Everyone Hates McDonald's, and McDonald's Probably Hates You Too

The list of America's most hated companies is out and McDonald's is at the top. The company's public struggle with worker wage protests and penchant for paying just enough to put keep their employees below the poverty line hasn't worked out so well. I love it when a national protest works, even if it's just in the form of widespread consumer dissatisfaction.

A recent study conducted by the National Employment Law Project (NELP) found that McDonald’s employees rely more on public assistance programs than any other large fast-food company, with an estimated $1.2 billion in costs to the public.

Making matters worse, McDonald’s advised some of its employees to sell their possessions to make-up for holiday spending debt. Recently, the fast food chain’s hotline designated to help its workers live on their modest incomes encouraged employees to apply for food stamps. Low wages may be why the fast-food giant scored just 73 in the American Customer Satisfaction Index, the lowest in the limited service restaurant.
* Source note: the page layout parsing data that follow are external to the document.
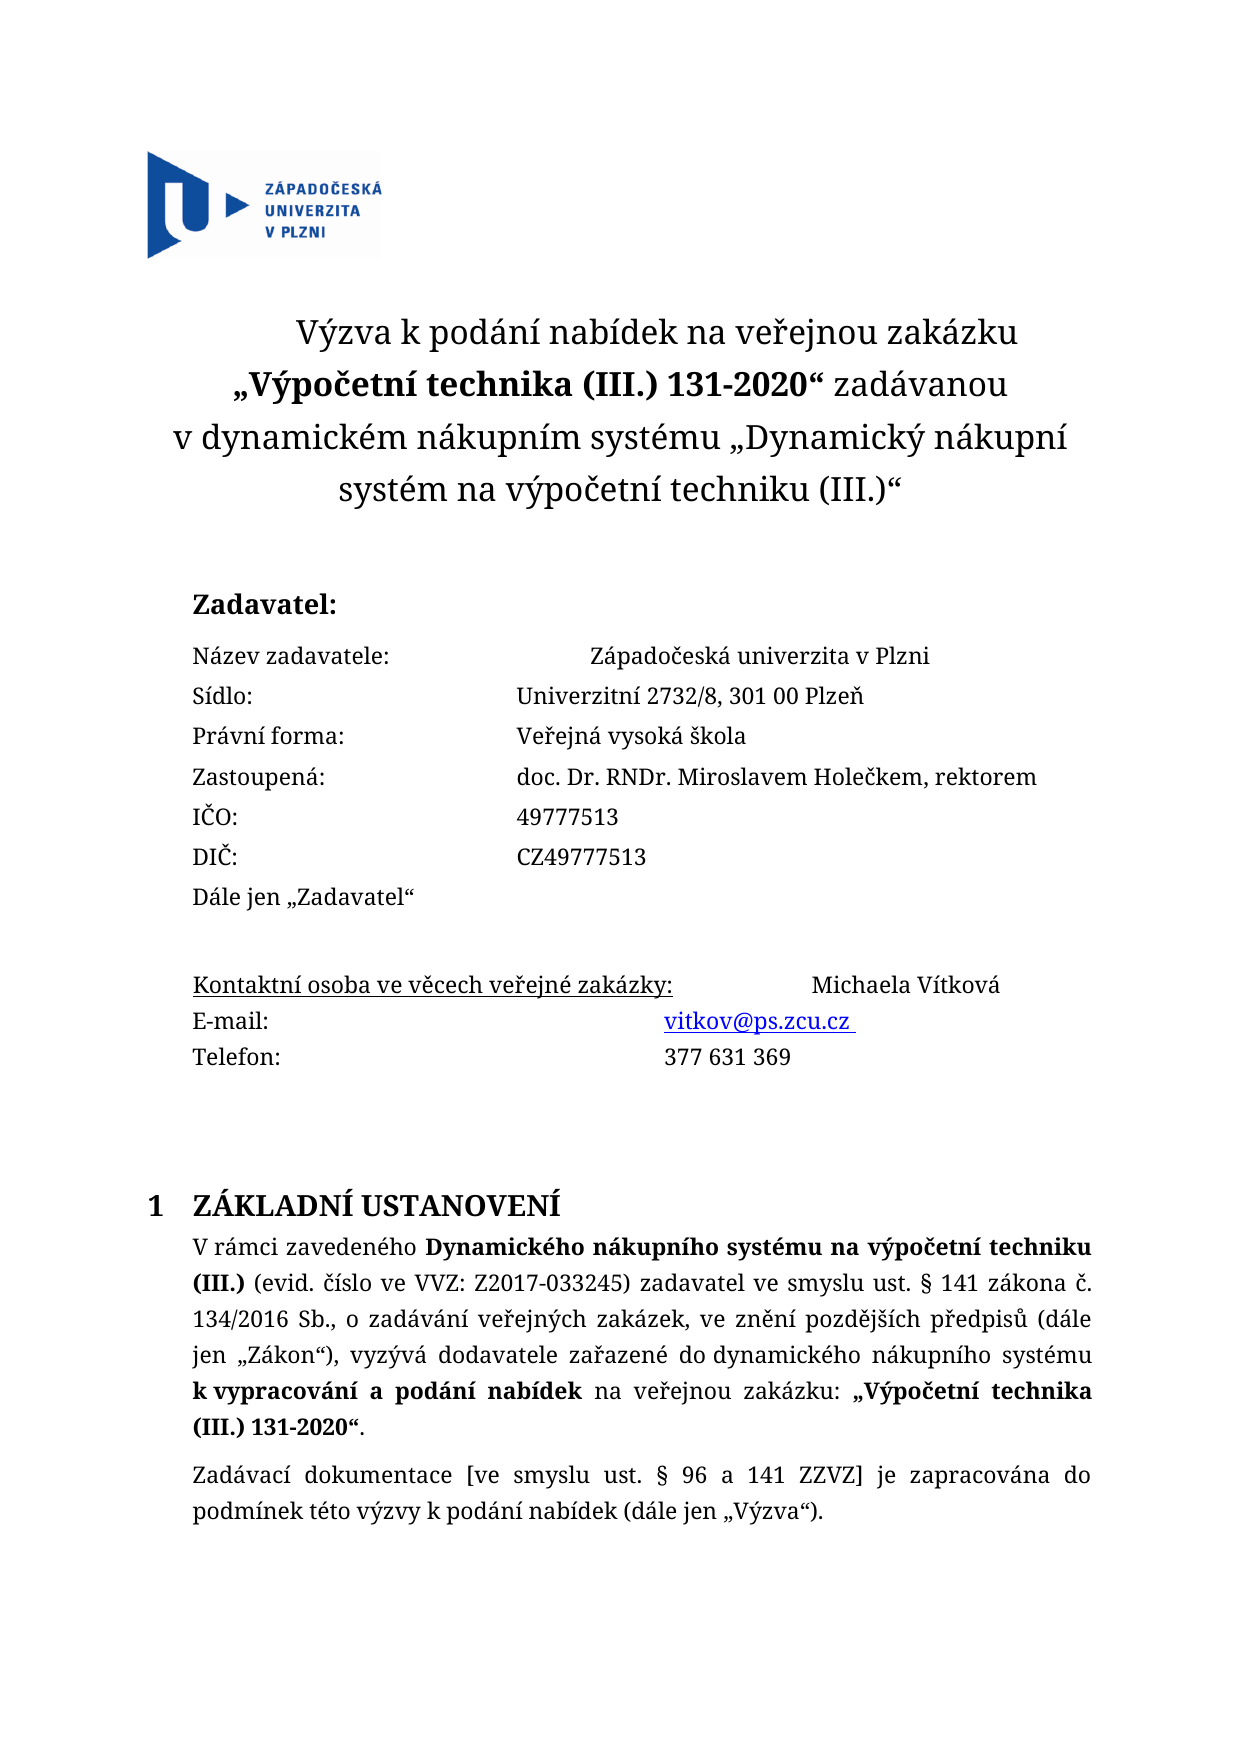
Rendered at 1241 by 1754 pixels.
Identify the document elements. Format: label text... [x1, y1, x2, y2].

text Název zadavatele: Západočeská univerzita v Plzni [148, 640, 1093, 671]
text IČO: 49777513 [148, 801, 1093, 832]
text V rámci zavedeného Dynamického nákupního systému na výpočetní techniku (III.) (evid. číslo ve VVZ: Z2017-033245) zadavatel ve smyslu ust. § 141 zákona č. 134/2016 Sb., o zadávání veřejných zakázek, ve znění pozdějších předpisů (dále jen „Zákon“), vyzývá dodavatele zařazené do dynamického nákupního systému k vypracování a podání nabídek na veřejnou zakázku: „Výpočetní technika (III.) 131-2020“. [192, 1231, 1093, 1442]
text Právní forma: Veřejná vysoká škola [148, 720, 1093, 752]
text Výzva k podání nabídek na veřejnou zakázku „Výpočetní technika (III.) 131-2020“ zadávanou v dynamickém nákupním systému „Dynamický nákupní systém na výpočetní techniku (III.)“ [148, 309, 1093, 511]
text Kontaktní osoba ve věcech veřejné zakázky: Michaela Vítková [148, 969, 1093, 1001]
text E-mail: vitkov@ps.zcu.cz [148, 1005, 1093, 1036]
text Zadávací dokumentace [ve smyslu ust. § 96 a 141 ZZVZ] je zapracována do podmínek této výzvy k podání nabídek (dále jen „Výzva“). [192, 1459, 1093, 1526]
text Dále jen „Zadavatel“ [148, 881, 1093, 912]
text Telefon: 377 631 369 [148, 1041, 1093, 1072]
text DIČ: CZ49777513 [148, 841, 1093, 872]
text Sídlo: Univerzitní 2732/8, 301 00 Plzeň [148, 680, 1093, 711]
text Zadavatel: [192, 585, 1093, 622]
text Zastoupená: doc. Dr. RNDr. Miroslavem Holečkem, rektorem [192, 760, 1093, 792]
picture [147, 151, 382, 259]
subtitle 1 ZÁKLADNÍ USTANOVENÍ [148, 1185, 1093, 1225]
Really McDonald's, a hotline to walk your workers through applying for food stamps? But I guess we should expect that from a company that also hates old people — but only in New York though.

In the borough of Queens, there is a quiet standoff between McDonald's management at Parsons and Northern Boulevards and a gaggle of elderly Korean customers who use the fast food joint as their hang-out. The elders hang out so long in fact that the police come in shifts to put them out, in winter with record low temperatures. Classy, McDonalds.

“They ordered us out,” Mr. Lee said from his seat in the same McDonald’s booth a week after the incident, beneath a sign that said customers have 20 minutes to finish their food. (He had already been there two hours.) “So I left,” he said.

“Then I walked around the block and came right back again.”

For the past several months, a number of elderly Korean patrons and this McDonald's they frequent have been battling over the benches inside. The restaurant says the people who colonize the seats on a daily basis are quashing business, taking up tables for hours while splitting a small packet of French fries ($1.39); the group say they are customers and entitled to take their time. A lot of time.

I guess I understand; Mr. Lee is like a freelancer working in a cafe that only orders one coffee in a six hour stretch. But Starbucks isn't putting people out, are they? Oh, McDonalds, first you mistreat your workers and then kick out your older customers? What's next, snapping off the heads of the toys in happy meals?